• How a weekly walk can save your life

     

    Partner: Sustrans
    Location: St Austell   
     
     
     After retiring from a busy teaching career, Lorraine Strookman was feeling the ill effects of putting her feet up. Within two years she needed an inhaler to control her asthma and was diagnosed with diabetes.
     
    Fortunately, she took a step in the right direction after picking up a guide to local health walks from her doctor’s surgery. Now Lorraine controls her diabetes without medication, no longer needs an inhaler and feels far more positive after losing a stone and a half in weight. “Regaining this freedom is fabulous” she says. Lorraine remembers how difficult her first walk was. It took all her strength to climb to the top of a hill, and on her return home that afternoon she went straight to bed, exhausted.
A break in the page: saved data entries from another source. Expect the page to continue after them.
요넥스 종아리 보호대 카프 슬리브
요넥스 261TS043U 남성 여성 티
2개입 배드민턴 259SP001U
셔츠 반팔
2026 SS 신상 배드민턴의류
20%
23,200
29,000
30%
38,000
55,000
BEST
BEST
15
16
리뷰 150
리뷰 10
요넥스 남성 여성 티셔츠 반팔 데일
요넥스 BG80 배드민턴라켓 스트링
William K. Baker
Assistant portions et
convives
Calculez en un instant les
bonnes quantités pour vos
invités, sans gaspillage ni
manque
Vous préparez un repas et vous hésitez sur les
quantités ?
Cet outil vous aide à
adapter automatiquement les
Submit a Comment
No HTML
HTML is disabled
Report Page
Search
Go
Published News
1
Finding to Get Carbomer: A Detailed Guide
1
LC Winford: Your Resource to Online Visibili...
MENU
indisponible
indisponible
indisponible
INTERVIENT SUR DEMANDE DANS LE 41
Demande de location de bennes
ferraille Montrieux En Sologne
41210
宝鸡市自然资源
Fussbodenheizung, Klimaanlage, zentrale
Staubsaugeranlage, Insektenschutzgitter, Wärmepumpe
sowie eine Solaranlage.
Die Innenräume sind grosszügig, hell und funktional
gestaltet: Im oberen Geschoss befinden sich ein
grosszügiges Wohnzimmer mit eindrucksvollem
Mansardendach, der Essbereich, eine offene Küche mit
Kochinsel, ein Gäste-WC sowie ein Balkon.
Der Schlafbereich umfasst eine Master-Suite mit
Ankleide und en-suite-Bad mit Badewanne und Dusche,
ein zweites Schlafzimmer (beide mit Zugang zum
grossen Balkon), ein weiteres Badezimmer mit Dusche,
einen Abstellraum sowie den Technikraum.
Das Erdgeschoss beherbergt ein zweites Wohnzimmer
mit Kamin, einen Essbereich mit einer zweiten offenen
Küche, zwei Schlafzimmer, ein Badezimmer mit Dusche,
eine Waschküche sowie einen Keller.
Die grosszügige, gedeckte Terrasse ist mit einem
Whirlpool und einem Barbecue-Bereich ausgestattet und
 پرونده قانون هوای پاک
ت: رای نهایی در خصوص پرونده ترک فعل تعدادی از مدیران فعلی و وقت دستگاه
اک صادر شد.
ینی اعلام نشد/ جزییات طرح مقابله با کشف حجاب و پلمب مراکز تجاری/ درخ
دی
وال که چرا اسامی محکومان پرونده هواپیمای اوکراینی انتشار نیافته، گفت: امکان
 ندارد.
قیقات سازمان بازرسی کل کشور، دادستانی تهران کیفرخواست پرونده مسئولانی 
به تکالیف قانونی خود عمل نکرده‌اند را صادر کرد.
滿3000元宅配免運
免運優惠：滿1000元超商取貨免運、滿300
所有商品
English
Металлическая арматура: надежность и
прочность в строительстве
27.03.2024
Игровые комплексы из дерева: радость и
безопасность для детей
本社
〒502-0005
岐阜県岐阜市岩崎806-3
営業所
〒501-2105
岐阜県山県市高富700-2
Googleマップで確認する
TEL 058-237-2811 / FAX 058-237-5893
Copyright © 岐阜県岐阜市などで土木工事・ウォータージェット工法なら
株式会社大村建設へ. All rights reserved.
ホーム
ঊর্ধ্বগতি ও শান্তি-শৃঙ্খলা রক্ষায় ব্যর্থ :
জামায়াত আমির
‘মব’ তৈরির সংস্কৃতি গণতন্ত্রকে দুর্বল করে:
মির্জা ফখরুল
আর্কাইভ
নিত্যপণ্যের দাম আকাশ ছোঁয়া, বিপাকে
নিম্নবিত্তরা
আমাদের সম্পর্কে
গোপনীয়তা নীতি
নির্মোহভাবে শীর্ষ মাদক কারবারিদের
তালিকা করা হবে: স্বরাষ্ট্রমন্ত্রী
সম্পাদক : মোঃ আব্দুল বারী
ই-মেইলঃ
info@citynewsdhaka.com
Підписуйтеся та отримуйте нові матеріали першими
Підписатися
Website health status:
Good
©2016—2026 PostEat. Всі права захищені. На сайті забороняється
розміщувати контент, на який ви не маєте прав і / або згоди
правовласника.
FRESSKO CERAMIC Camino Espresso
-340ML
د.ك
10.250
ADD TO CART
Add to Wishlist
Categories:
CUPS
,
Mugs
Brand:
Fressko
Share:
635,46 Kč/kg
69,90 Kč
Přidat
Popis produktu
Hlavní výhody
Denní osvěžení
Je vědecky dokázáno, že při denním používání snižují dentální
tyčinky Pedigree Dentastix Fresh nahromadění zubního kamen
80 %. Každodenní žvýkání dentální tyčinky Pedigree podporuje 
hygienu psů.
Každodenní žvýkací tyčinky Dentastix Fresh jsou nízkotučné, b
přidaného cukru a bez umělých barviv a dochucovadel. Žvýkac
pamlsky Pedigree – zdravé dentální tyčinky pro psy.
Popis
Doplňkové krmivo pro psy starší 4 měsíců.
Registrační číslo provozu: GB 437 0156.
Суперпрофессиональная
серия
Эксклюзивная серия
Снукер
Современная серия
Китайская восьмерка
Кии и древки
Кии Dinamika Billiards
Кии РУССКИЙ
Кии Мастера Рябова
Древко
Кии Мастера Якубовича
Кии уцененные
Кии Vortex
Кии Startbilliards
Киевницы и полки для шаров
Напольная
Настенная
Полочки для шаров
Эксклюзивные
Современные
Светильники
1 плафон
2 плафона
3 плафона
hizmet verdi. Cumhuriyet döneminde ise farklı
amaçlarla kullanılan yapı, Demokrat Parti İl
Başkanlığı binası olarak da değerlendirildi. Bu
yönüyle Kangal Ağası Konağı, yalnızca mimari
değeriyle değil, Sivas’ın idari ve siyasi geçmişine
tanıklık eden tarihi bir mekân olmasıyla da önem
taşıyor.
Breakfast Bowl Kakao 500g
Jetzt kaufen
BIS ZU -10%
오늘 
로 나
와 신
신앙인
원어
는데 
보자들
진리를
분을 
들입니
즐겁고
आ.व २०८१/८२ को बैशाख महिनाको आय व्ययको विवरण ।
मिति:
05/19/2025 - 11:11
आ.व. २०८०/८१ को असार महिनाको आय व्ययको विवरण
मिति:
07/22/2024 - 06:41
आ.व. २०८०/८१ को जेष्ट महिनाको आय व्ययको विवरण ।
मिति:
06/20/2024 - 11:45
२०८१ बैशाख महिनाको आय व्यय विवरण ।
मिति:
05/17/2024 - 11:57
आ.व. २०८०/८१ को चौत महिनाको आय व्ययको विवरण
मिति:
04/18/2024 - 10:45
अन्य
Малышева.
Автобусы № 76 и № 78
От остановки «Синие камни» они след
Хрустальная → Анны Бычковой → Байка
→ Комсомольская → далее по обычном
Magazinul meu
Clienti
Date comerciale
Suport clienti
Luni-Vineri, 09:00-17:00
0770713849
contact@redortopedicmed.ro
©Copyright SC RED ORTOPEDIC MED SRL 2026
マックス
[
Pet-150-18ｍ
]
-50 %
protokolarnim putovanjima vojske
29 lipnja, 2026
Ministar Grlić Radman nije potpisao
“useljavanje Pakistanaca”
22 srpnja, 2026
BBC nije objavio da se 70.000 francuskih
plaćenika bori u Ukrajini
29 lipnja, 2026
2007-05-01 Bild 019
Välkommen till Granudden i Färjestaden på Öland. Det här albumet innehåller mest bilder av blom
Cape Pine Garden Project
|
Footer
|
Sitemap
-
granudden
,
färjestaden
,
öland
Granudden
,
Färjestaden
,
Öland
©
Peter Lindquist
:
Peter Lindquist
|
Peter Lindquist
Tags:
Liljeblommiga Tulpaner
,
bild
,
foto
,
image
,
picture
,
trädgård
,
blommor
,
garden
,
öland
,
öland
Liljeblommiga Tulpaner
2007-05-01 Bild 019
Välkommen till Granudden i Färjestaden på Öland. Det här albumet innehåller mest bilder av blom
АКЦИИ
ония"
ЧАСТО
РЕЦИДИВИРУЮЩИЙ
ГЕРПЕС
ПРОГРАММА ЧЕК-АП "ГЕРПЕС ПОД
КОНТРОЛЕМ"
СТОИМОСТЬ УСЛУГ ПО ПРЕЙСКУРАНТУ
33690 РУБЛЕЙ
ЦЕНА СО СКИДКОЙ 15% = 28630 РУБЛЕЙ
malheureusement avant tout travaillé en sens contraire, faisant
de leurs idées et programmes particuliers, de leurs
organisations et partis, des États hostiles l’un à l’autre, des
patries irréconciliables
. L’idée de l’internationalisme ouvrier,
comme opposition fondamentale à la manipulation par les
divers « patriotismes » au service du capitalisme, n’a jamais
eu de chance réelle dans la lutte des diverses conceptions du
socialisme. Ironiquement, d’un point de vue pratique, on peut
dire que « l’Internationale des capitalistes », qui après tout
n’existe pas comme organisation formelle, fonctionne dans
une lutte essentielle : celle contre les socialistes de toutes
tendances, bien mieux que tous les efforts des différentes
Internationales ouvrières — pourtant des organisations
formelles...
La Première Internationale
But the next week she was out with the walking group again and within a few months began noticing the health benefits.
     
    Lorraine’s inspiration to walk came from the project leaflet, but she also liked the fact that the walk leader insisted she fill in a brief and confidential wellbeing questionnaire. This reassured her someone was “looking out for her.” At least two trained walk leaders marshal the group and the pace is determined by the slower members; it’s never a race. In many ways, taking part in the weekly walks has enabled Lorraine to look after herself and have a better quality of life. She feels she knows her local area far better and has made new friends. “There’s always someone in the group who has an interesting fact about a local landmark, the story behind a tumbledown old house, or this plant or that bird. I never get bored.”
     
    Now Lorraine, her husband John and their two boxer dogs try not to miss their weekly outing with Sustrans’ Active Travel Cornwall project in St Austell.